While the customer should be at the centre or every aspect here, the positioning is critical to get right. If we understand how we differ from the rest it gives us the foundation to choose the right words, images, symbols, celebrities, etc in any customer-facing collateral. We could have the best product in the world but if the messaging is not right nobody will ever find out because they won't buy it.
February 11, 2013
Buying behaviour and the hunt for coffee
Day 3 with Prof Lloyd Harris in Rome and this morning we covered buying buyer. Although the concept applies to both B2C and B2B scenarios, it’s much easier to relate to the consumer thought process as we’ve all been consumers of products and services at various times in our lives.
Let’s take a highly consumed product, coffee. The first thing to consider is which type of coffee a business is offering. Are we the coffee producer? Do we make instant coffee, or another type? Who drinks our coffee? How do we attract them? This line of thinking is covered in the concept of segmentation, targeting and positioning (which you can read about shortly).
Let’s assume the role of the consumer. We like coffee, or we like to have coffee in our houses to give to guests when they visit. Coffee is a social drink, so we are likely to associate it with good times, positive experiences, and happy memories. We think of friends or colleagues, and also consider their feedback on whether they enjoyed it, despised it or were impartial to the different types of coffee they have consumed. Our buying behaviour is immediately affected by experiences and the thoughts of various influencers in our social circle.
Apart from social influences, the buyer is also affected by a range of cultural influences (is coffee drinking a norm, or do we usually drink tea?), personal influences (do I prefer instant or pod coffee?) and psychological influences (perhaps a belief that caffeine is not good for you).
These factors then affect every stage in the buying decision making process. Usually, this decision making process starts with identifying a need. We have run out of coffee. We need to get some. An information search may be required in some scenarios where high (or low) value items are being purchased but this may not always be required. We may be so accustomed to buying a regular brand or product that we don’t need to search for information about the various options available. Then again, a promotional advert in the local newspaper may surprise you with a 50% discount promotion, which completely affects your loyalty to your preferred brand.
Once the alternatives have been considered we may already be in-store and standing in the coffee aisle. The purchase decision (which should at this stage be easy) could be further affected by stock availability, price, shelf attractiveness, product (or label) attractiveness, new products, in-store promoters (humans trying to get you to taste a sample), combination promotions where competitions could be entered or other goodies could be obtained for free, or some random occurrence that sways our confidence. Hopefully, you end up buying something and, ideally, it's a jar of instant coffee as you initially intended!
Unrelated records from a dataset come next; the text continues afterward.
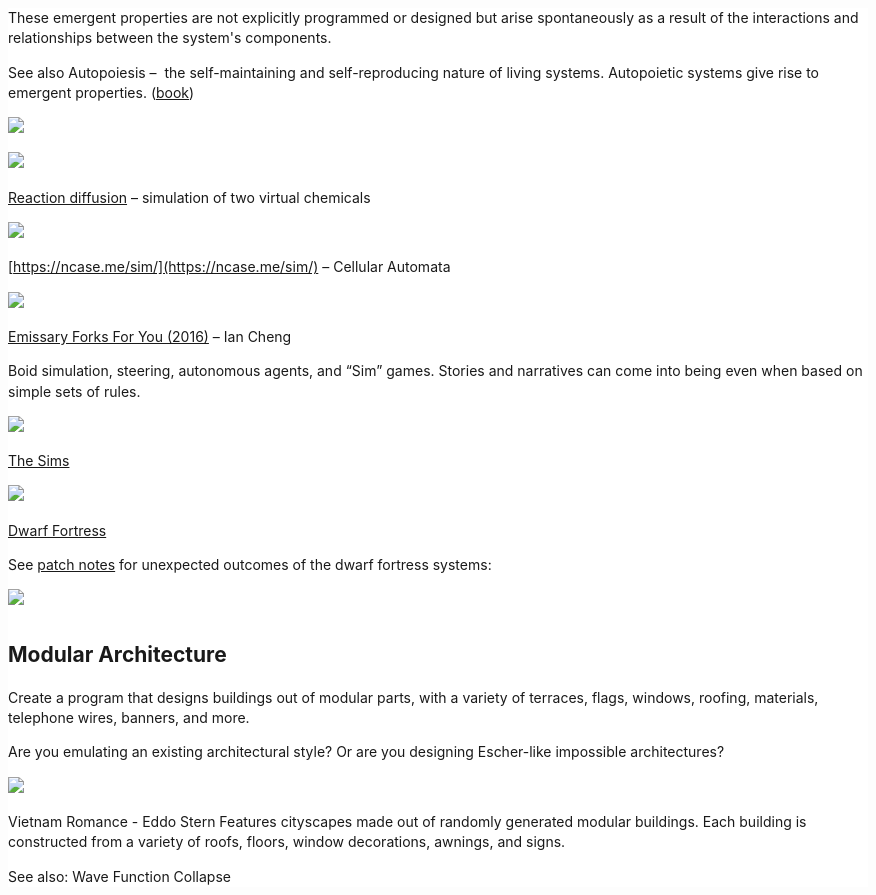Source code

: These emergent properties are not explicitly programmed or designed but arise spontaneously as a result of the interactions and relationships between the system's components.  

See also Autopoiesis –  the self-maintaining and self-reproducing nature of living systems. Autopoietic systems give rise to emergent properties. ([book](https://monoskop.org/images/3/35/Maturana_Humberto_Varela_Francisco_Autopoiesis_and_Congition_The_Realization_of_the_Living.pdf))

![](https://lh7-us.googleusercontent.com/Q-sHrsN25zKEbD8T7J2oFNCyX6d99eMAjmbSp3LvjIAkGO8xn34-RRtHtyHkW3Z3xEUI6PpmxPJMG0MU7SmFjAyLFeDJrx9KZW76n8zdmVGjhUOof76sOGuXbhDxKsBL2_cHLB2XsakoKx4zHNcAYNc) 


![](https://lh7-us.googleusercontent.com/GYX4u6dRwfgugxN2Wl-vf6y2oEjo7hbowgTNBvz-wZ5mkznOMSeaL1VJR1OGU15j72eYAMJ3H1MaYIaXmlYSdFyulNzzoRGBXAhXtPk47ySm5TKGHrfz18i8zwteanj-9LXiffCqmilBxOoSGIgrSF8)

[Reaction diffusion](https://www.karlsims.com/rd.html) – simulation of two virtual chemicals 


![](https://lh7-us.googleusercontent.com/R3EMcDiGVf3fzFLVnRnDoE61TZ8ginIAFWRFSwe-pb7Js0VN9ga6MvNRKXo0sgQdx-4cCW9pXqPXlYe8KGfr0oFqqXGiTlN7DV9GhfQ_iJ9lumHU6DPILE5o5fMDgl2NHCmz7SyI7NFGldC8HrVop9k)

[https://ncase.me/sim/](https://ncase.me/sim/) – Cellular Automata

![](https://lh7-us.googleusercontent.com/zNo7PQRBZeXpVrIqJ4X1frijDjCsQtqk6dlBgqHzomtMQzlDDem1FE1pk7QBZt2GwC_WdBXyfP5i6zIW6-yquS6ZOm9VhwhGU9CQ9vlUw6Q5W2ax1gSGjE07pp4SyhT3FCuSdUz5ItFoMOPP9RzM5H8)

[Emissary Forks For You (2016)](https://www.artspace.com/magazine/interviews_features/art-bytes/ian-cheng-interview-54128) – Ian Cheng 

Boid simulation, steering, autonomous agents, and “Sim” games. Stories and narratives can come into being even when based on simple sets of rules.

![](https://lh7-us.googleusercontent.com/svjnn51aDuvH8J8SMRXvzi1eR6O7OQT5_ZNCqwgPp23B_sfsXGFoD54830wrEfTrbxuN5zPe0z_W8cZQz_nt-CisBolk4zCmBXXb0i6iHLblCaNDmVcKUd7eoKAvNmR1jYj4hBy67uRH_8eFGvDNgcg)

[The Sims](https://www.ea.com/games/the-sims)

![](https://lh7-us.googleusercontent.com/9mjjfmVNMGRBZ2TkP8vP9gvcz-WRNvipYWDBO5Rk1jidxZFfEQ2zH5ch-lbEsv0UMSZD9UAuWR__ezeU5OjDLPHkpJfTFwsIdVrnOoDaX1tGnZuwVOvmkuqyMRIpOS-WxUkGAXMEmAbs3GCLutlweMU)

[Dwarf Fortress](http://www.bay12games.com/dwarves/) 

See [patch notes](https://www.pcgamer.com/the-most-ridiculous-patch-notes-from-10-years-of-dwarf-fortress/) for unexpected outcomes of the dwarf fortress systems: 

![](https://lh7-us.googleusercontent.com/6rLhp0w7hCWZnEXgg85WwUnAuFHm0THKzBHm3ddV9mUl_FUv5thJpP5Hk8yoGKaCKbl8rOckOucCiiiXl63x6Pc-KpgWIQ1jby1mrmuUKQ9Lq_duLzTDtfABwmWDhgerpdv9Q9EV8bPf_GPTsIbG6uQ)

## Modular Architecture

Create a program that designs buildings out of modular parts, with a variety of terraces, flags, windows, roofing, materials, telephone wires, banners, and more.

Are you emulating an existing architectural style? Or are you designing Escher-like impossible architectures?

![](https://lh7-us.googleusercontent.com/KwMS6Kz0LWa6AJFpuUvxD_dQh1JukGRQf20MUD5TK9bfOfSX1y55x_Yq2i-kI3iTVB7AL6_da2pp2HvMYN7t83eQvzB-hyYAw8x1xwyS1BcmVS4N5CyI1Mf1TtJJeOsFdZMUCrWWbzjW3-yC2ZxDDeM)

Vietnam Romance - Eddo Stern Features cityscapes made out of randomly generated modular buildings. Each building is constructed from a variety of roofs, floors, window decorations, awnings, and signs.

See also: Wave Function Collapse
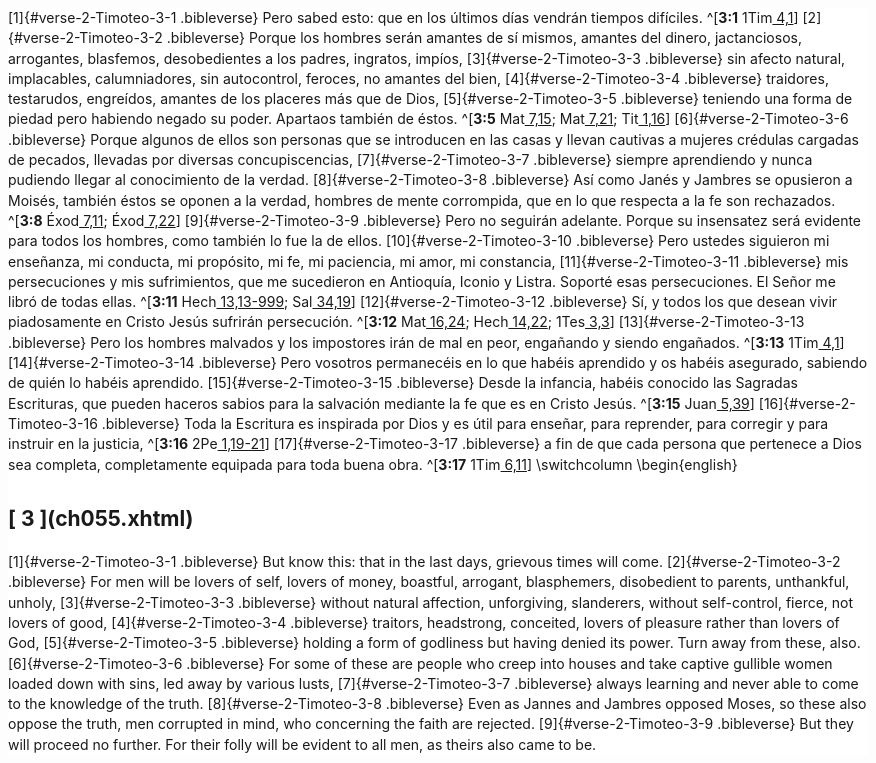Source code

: [1]{#verse-2-Timoteo-3-1 .bibleverse} Pero sabed esto: que en los últimos días vendrán tiempos difíciles. ^[**3:1** 1Tim[ 4,1](ch046.xhtml#verse-1-Corintios-4-1)] [2]{#verse-2-Timoteo-3-2 .bibleverse} Porque los hombres serán amantes de sí mismos, amantes del dinero, jactanciosos, arrogantes, blasfemos, desobedientes a los padres, ingratos, impíos, [3]{#verse-2-Timoteo-3-3 .bibleverse} sin afecto natural, implacables, calumniadores, sin autocontrol, feroces, no amantes del bien, [4]{#verse-2-Timoteo-3-4 .bibleverse} traidores, testarudos, engreídos, amantes de los placeres más que de Dios, [5]{#verse-2-Timoteo-3-5 .bibleverse} teniendo una forma de piedad pero habiendo negado su poder. Apartaos también de éstos. ^[**3:5** Mat[ 7,15](ch046.xhtml#verse-1-Corintios-7-15); Mat[ 7,21](ch046.xhtml#verse-1-Corintios-7-21); Tit[ 1,16](ch046.xhtml#verse-1-Corintios-1-16)] [6]{#verse-2-Timoteo-3-6 .bibleverse} Porque algunos de ellos son personas que se introducen en las casas y llevan cautivas a mujeres crédulas cargadas de pecados, llevadas por diversas concupiscencias, [7]{#verse-2-Timoteo-3-7 .bibleverse} siempre aprendiendo y nunca pudiendo llegar al conocimiento de la verdad. [8]{#verse-2-Timoteo-3-8 .bibleverse} Así como Janés y Jambres se opusieron a Moisés, también éstos se oponen a la verdad, hombres de mente corrompida, que en lo que respecta a la fe son rechazados. ^[**3:8** Éxod[ 7,11](ch046.xhtml#verse-1-Corintios-7-11); Éxod[ 7,22](ch046.xhtml#verse-1-Corintios-7-22)] [9]{#verse-2-Timoteo-3-9 .bibleverse} Pero no seguirán adelante. Porque su insensatez será evidente para todos los hombres, como también lo fue la de ellos.
[10]{#verse-2-Timoteo-3-10 .bibleverse} Pero ustedes siguieron mi enseñanza, mi conducta, mi propósito, mi fe, mi paciencia, mi amor, mi constancia, [11]{#verse-2-Timoteo-3-11 .bibleverse} mis persecuciones y mis sufrimientos, que me sucedieron en Antioquía, Iconio y Listra. Soporté esas persecuciones. El Señor me libró de todas ellas. ^[**3:11** Hech[ 13,13-999](ch046.xhtml#verse-1-Corintios-13-13); Sal[ 34,19](ch046.xhtml#verse-1-Corintios-34-19)] [12]{#verse-2-Timoteo-3-12 .bibleverse} Sí, y todos los que desean vivir piadosamente en Cristo Jesús sufrirán persecución. ^[**3:12** Mat[ 16,24](ch046.xhtml#verse-1-Corintios-16-24); Hech[ 14,22](ch046.xhtml#verse-1-Corintios-14-22); 1Tes[ 3,3](ch046.xhtml#verse-1-Corintios-3-3)] [13]{#verse-2-Timoteo-3-13 .bibleverse} Pero los hombres malvados y los impostores irán de mal en peor, engañando y siendo engañados. ^[**3:13** 1Tim[ 4,1](ch046.xhtml#verse-1-Corintios-4-1)] [14]{#verse-2-Timoteo-3-14 .bibleverse} Pero vosotros permanecéis en lo que habéis aprendido y os habéis asegurado, sabiendo de quién lo habéis aprendido. [15]{#verse-2-Timoteo-3-15 .bibleverse} Desde la infancia, habéis conocido las Sagradas Escrituras, que pueden haceros sabios para la salvación mediante la fe que es en Cristo Jesús. ^[**3:15** Juan[ 5,39](ch046.xhtml#verse-1-Corintios-5-39)] [16]{#verse-2-Timoteo-3-16 .bibleverse} Toda la Escritura es inspirada por Dios y es útil para enseñar, para reprender, para corregir y para instruir en la justicia, ^[**3:16** 2Pe[ 1,19-21](ch046.xhtml#verse-1-Corintios-1-19)] [17]{#verse-2-Timoteo-3-17 .bibleverse} a fin de que cada persona que pertenece a Dios sea completa, completamente equipada para toda buena obra. ^[**3:17** 1Tim[ 6,11](ch046.xhtml#verse-1-Corintios-6-11)]
\switchcolumn
\begin{english}

<h2 class="chaptertitle">[&nbsp;3&nbsp;](ch055.xhtml)<span><span id="chapter-2-Timoteo-3"></span></span></h2>

[1]{#verse-2-Timoteo-3-1 .bibleverse} But know this: that in the last days, grievous times will come. [2]{#verse-2-Timoteo-3-2 .bibleverse} For men will be lovers of self, lovers of money, boastful, arrogant, blasphemers, disobedient to parents, unthankful, unholy, [3]{#verse-2-Timoteo-3-3 .bibleverse} without natural affection, unforgiving, slanderers, without self-control, fierce, not lovers of good, [4]{#verse-2-Timoteo-3-4 .bibleverse} traitors, headstrong, conceited, lovers of pleasure rather than lovers of God, [5]{#verse-2-Timoteo-3-5 .bibleverse} holding a form of godliness but having denied its power. Turn away from these, also. [6]{#verse-2-Timoteo-3-6 .bibleverse} For some of these are people who creep into houses and take captive gullible women loaded down with sins, led away by various lusts, [7]{#verse-2-Timoteo-3-7 .bibleverse} always learning and never able to come to the knowledge of the truth. [8]{#verse-2-Timoteo-3-8 .bibleverse} Even as Jannes and Jambres opposed Moses, so these also oppose the truth, men corrupted in mind, who concerning the faith are rejected. [9]{#verse-2-Timoteo-3-9 .bibleverse} But they will proceed no further. For their folly will be evident to all men, as theirs also came to be. 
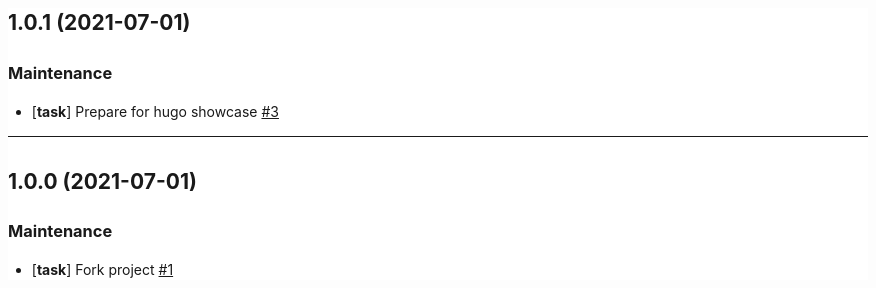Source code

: ## 1.0.1 (2021-07-01)

### Maintenance

- [**task**] Prepare for hugo showcase [#3](https://github.com/McShelby/hugo-theme-relearn/issues/3)

---

## 1.0.0 (2021-07-01)

### Maintenance

- [**task**] Fork project [#1](https://github.com/McShelby/hugo-theme-relearn/issues/1)
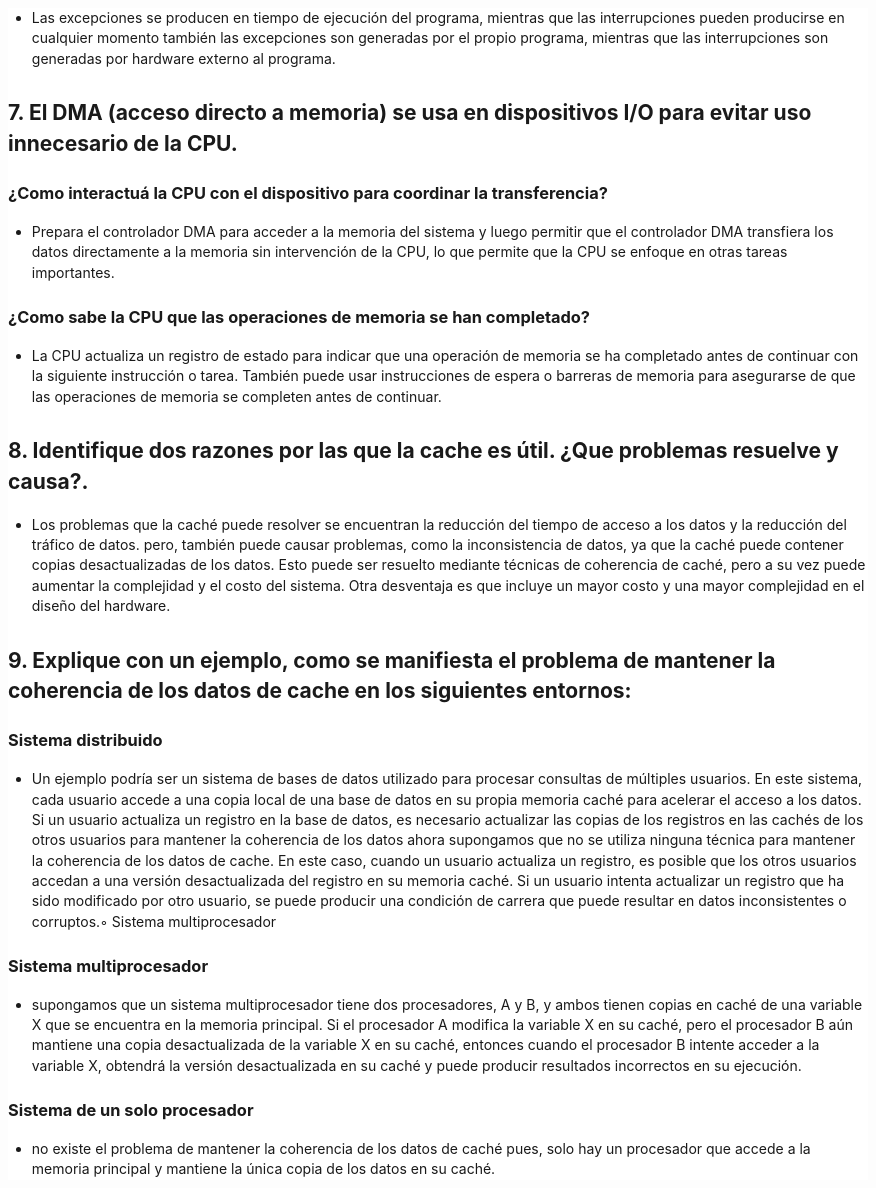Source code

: - Las excepciones se producen en tiempo de ejecución del programa, mientras que las interrupciones pueden producirse en cualquier momento también las excepciones son generadas por el propio programa, mientras que las interrupciones son generadas por hardware externo al programa.

## 7. El DMA (acceso directo a memoria) se usa en dispositivos I/O para evitar uso innecesario de la CPU.
### ¿Como interactuá la CPU con el dispositivo para coordinar la transferencia?
- Prepara el controlador DMA para acceder a la memoria del sistema y luego permitir que el controlador DMA transfiera los datos directamente a la memoria sin intervención de la CPU, lo que permite que la CPU se enfoque en otras tareas importantes.
### ¿Como sabe la CPU que las operaciones de memoria se han completado?
- La CPU actualiza un registro de estado para indicar que una operación de memoria se ha completado antes de continuar con la siguiente instrucción o tarea. También puede usar instrucciones de espera o barreras de memoria para asegurarse de que las operaciones de memoria se completen antes de continuar.

## 8. Identifique dos razones por las que la cache es útil. ¿Que problemas resuelve y causa?.
- Los problemas que la caché puede resolver se encuentran la reducción del tiempo de acceso a los datos y la reducción del tráfico de datos. pero, también puede causar problemas, como la inconsistencia de datos, ya que la caché puede contener copias desactualizadas de los datos. Esto puede ser resuelto mediante técnicas de coherencia de caché, pero a su vez puede aumentar la complejidad y el costo del sistema. Otra desventaja es que incluye un mayor costo y una mayor complejidad en el diseño del hardware.

## 9. Explique con un ejemplo, como se manifiesta el problema de mantener la coherencia de los datos de cache en los siguientes entornos:
### Sistema distribuido
- Un ejemplo podría ser un sistema de bases de datos utilizado para procesar consultas de múltiples usuarios. En este sistema, cada usuario accede a una copia local de una base de datos en su propia memoria caché para acelerar el acceso a los datos. Si un usuario actualiza un registro en la base de datos, es necesario actualizar las copias de los registros en las cachés de los otros usuarios para mantener la coherencia de los datos ahora supongamos que no se utiliza ninguna técnica para mantener la coherencia de los datos de cache. En este caso, cuando un usuario actualiza un registro, es posible que los otros usuarios accedan a una versión desactualizada del registro en su memoria caché. Si un usuario intenta actualizar un registro que ha sido modificado por otro usuario, se puede producir una condición de carrera que puede resultar en datos inconsistentes o corruptos.◦ Sistema multiprocesador
### Sistema multiprocesador
- supongamos que un sistema multiprocesador tiene dos procesadores, A y B, y ambos tienen copias en caché de una variable X que se encuentra en la memoria principal. Si el procesador A modifica la variable X en su caché, pero el procesador B aún mantiene una copia desactualizada de la variable X en su caché, entonces cuando el procesador B intente acceder a la variable X, obtendrá la versión desactualizada en su caché y puede producir resultados incorrectos en su ejecución.
### Sistema de un solo procesador
- no existe el problema de mantener la coherencia de los datos de caché pues, solo hay un procesador que accede a la memoria principal y mantiene la única copia de los datos en su caché.
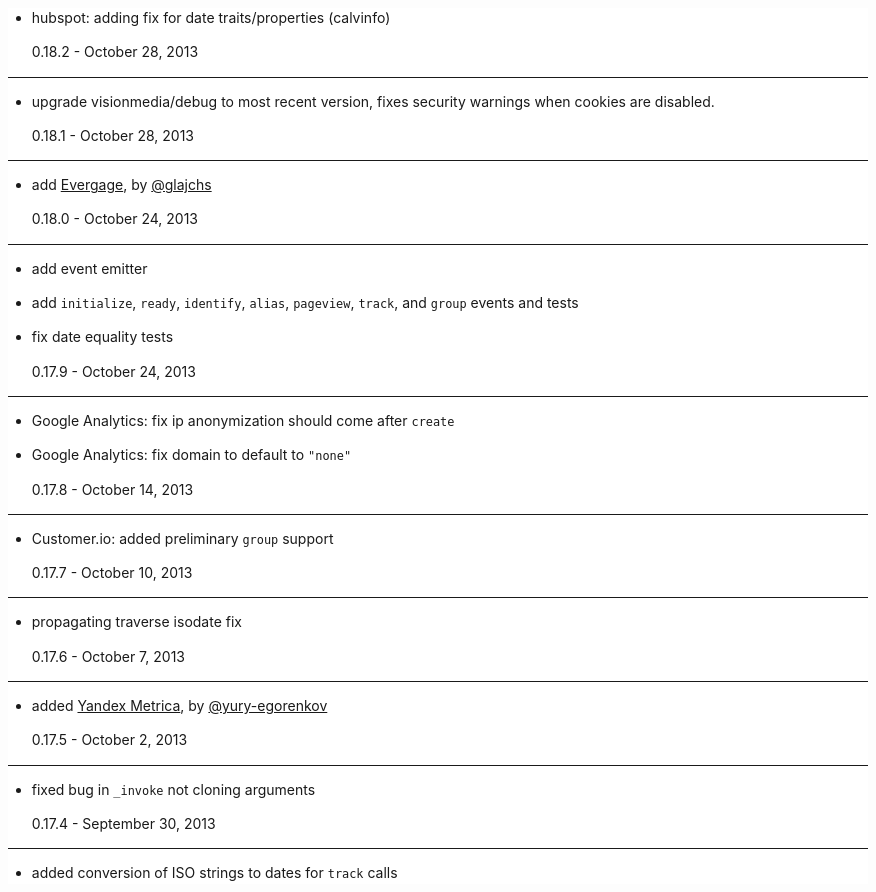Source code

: 
- hubspot: adding fix for date traits/properties (calvinfo)

  0.18.2 - October 28, 2013

---

- upgrade visionmedia/debug to most recent version, fixes security warnings when cookies are disabled.

  0.18.1 - October 28, 2013

---

- add [Evergage](http://evergage.com), by [@glajchs](https://github.com/glajchs)

  0.18.0 - October 24, 2013

---

- add event emitter
- add `initialize`, `ready`, `identify`, `alias`, `pageview`, `track`, and `group` events and tests
- fix date equality tests

  0.17.9 - October 24, 2013

---

- Google Analytics: fix ip anonymization should come after `create`
- Google Analytics: fix domain to default to `"none"`

  0.17.8 - October 14, 2013

---

- Customer.io: added preliminary `group` support

  0.17.7 - October 10, 2013

---

- propagating traverse isodate fix

  0.17.6 - October 7, 2013

---

- added [Yandex Metrica](http://metrika.yandex.com), by [@yury-egorenkov](https://github.com/yury-egorenkov)

  0.17.5 - October 2, 2013

---

- fixed bug in `_invoke` not cloning arguments

  0.17.4 - September 30, 2013

---

- added conversion of ISO strings to dates for `track` calls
This may seem like a common sense or simple process, but it's actually a very complex thought process that we digest very rapidly, often subconciously. The interesting concept is that this same purchase could consist of a fresh set of steps and decisions the next time you need to buy it.
The level of complexity involved in buying could then be expanded to scenarios where the decision making process and factors are much more evident, such as buying houses, cars, airline travel, holidays and other more high cost items.